Apart from the lowered energy of the day, things seem to be easing off a bit. Hopefully at the weeks end things will be back to a relatively normal state. In the mean time I am working on trying to keep myself one step ahead of the emotions that are threatening to take over. If the last year and a half has taught me anything, it is, that I am much stronger than I have ever given myself credit for. The ability to see how I react and respond to what is around me has allowed me to make changes that were well overdue.
When you finally begin to see who and how you really are it can be very eye opening. I now see things I do that make me cringe and wonder why I had not noticed it before. It gives me the opportunity to learn more about myself and to understand why I do what I do. This is something that I feel everyone should have the opportunity to do, but most never get the chance. Some are just so deeply ingrained in the version of reality that they have chosen, that they rarely see how they are.
If everyone could, just for one moment, actually see how they are, I am sure they would take a step back like I have, and make the changes to bring their lives into a more balanced friendly space. The world would look so different if everyone of us lived at the right level of energy. Imagine how beautiful it could be.

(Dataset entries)
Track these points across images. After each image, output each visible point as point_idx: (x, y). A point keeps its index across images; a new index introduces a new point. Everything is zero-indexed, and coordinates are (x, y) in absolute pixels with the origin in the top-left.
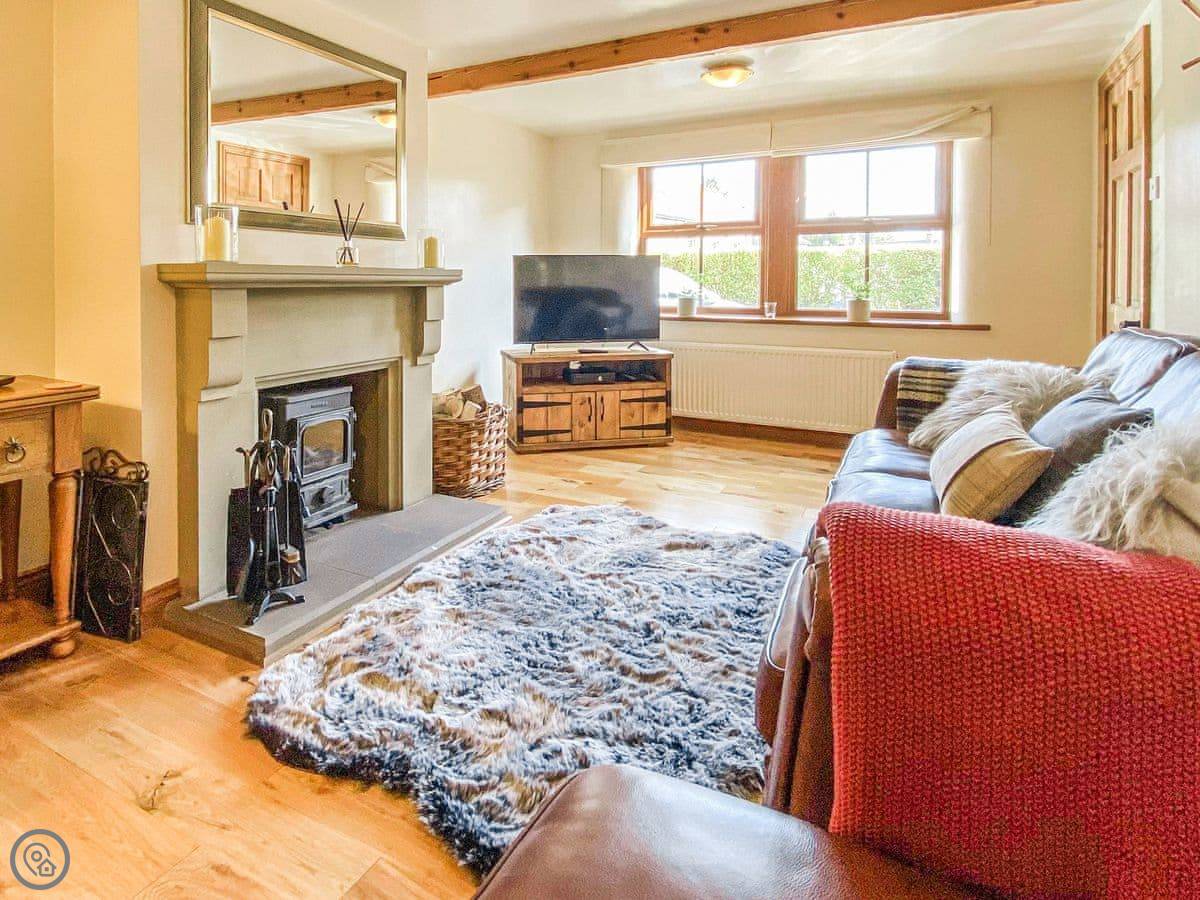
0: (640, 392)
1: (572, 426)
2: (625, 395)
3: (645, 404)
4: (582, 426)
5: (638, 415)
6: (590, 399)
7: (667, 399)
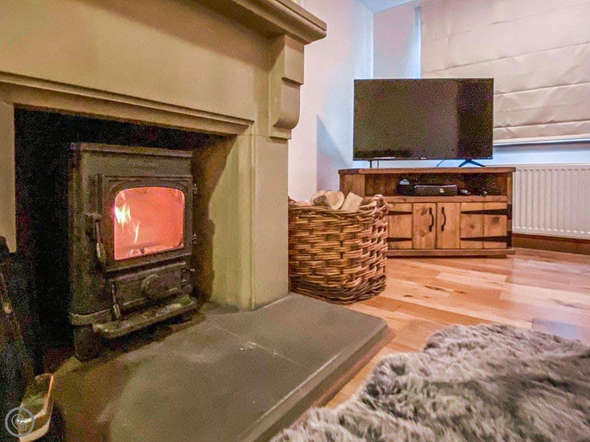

* * *

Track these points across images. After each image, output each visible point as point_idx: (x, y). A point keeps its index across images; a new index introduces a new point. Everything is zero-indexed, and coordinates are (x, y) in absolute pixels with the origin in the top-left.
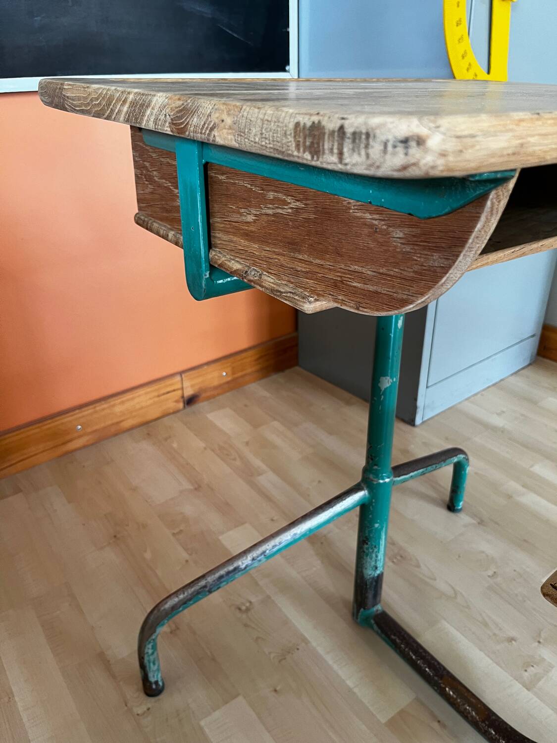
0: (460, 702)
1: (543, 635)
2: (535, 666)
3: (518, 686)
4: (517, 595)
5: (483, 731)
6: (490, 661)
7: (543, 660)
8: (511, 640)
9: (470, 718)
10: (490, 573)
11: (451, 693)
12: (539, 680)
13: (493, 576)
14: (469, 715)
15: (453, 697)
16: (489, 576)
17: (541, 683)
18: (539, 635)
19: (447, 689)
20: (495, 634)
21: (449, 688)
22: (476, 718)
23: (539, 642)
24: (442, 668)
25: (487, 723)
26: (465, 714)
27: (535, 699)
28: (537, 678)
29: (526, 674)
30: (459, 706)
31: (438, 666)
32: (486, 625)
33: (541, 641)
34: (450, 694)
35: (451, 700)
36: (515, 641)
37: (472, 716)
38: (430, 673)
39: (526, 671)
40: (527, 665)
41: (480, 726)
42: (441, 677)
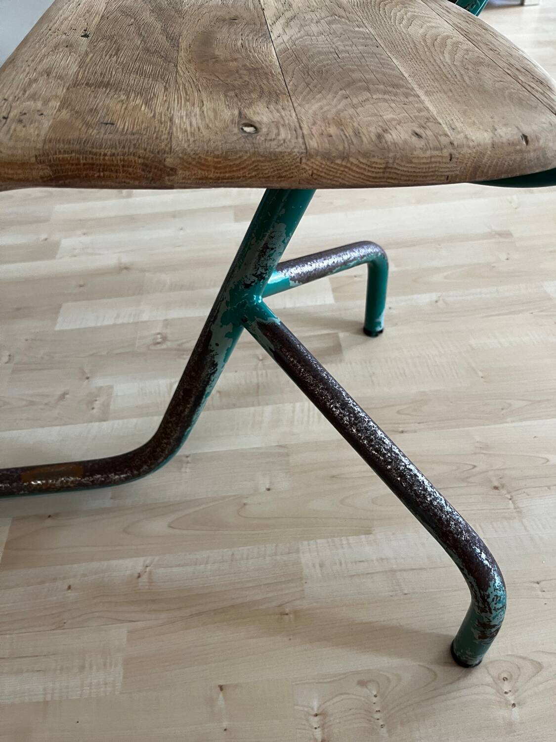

Exercise aim =>
In the reflection on self-awareness, what does the writer say the last year and a half has taught them?

Response to the exercise =>
That they are much stronger than they have ever given themselves credit for.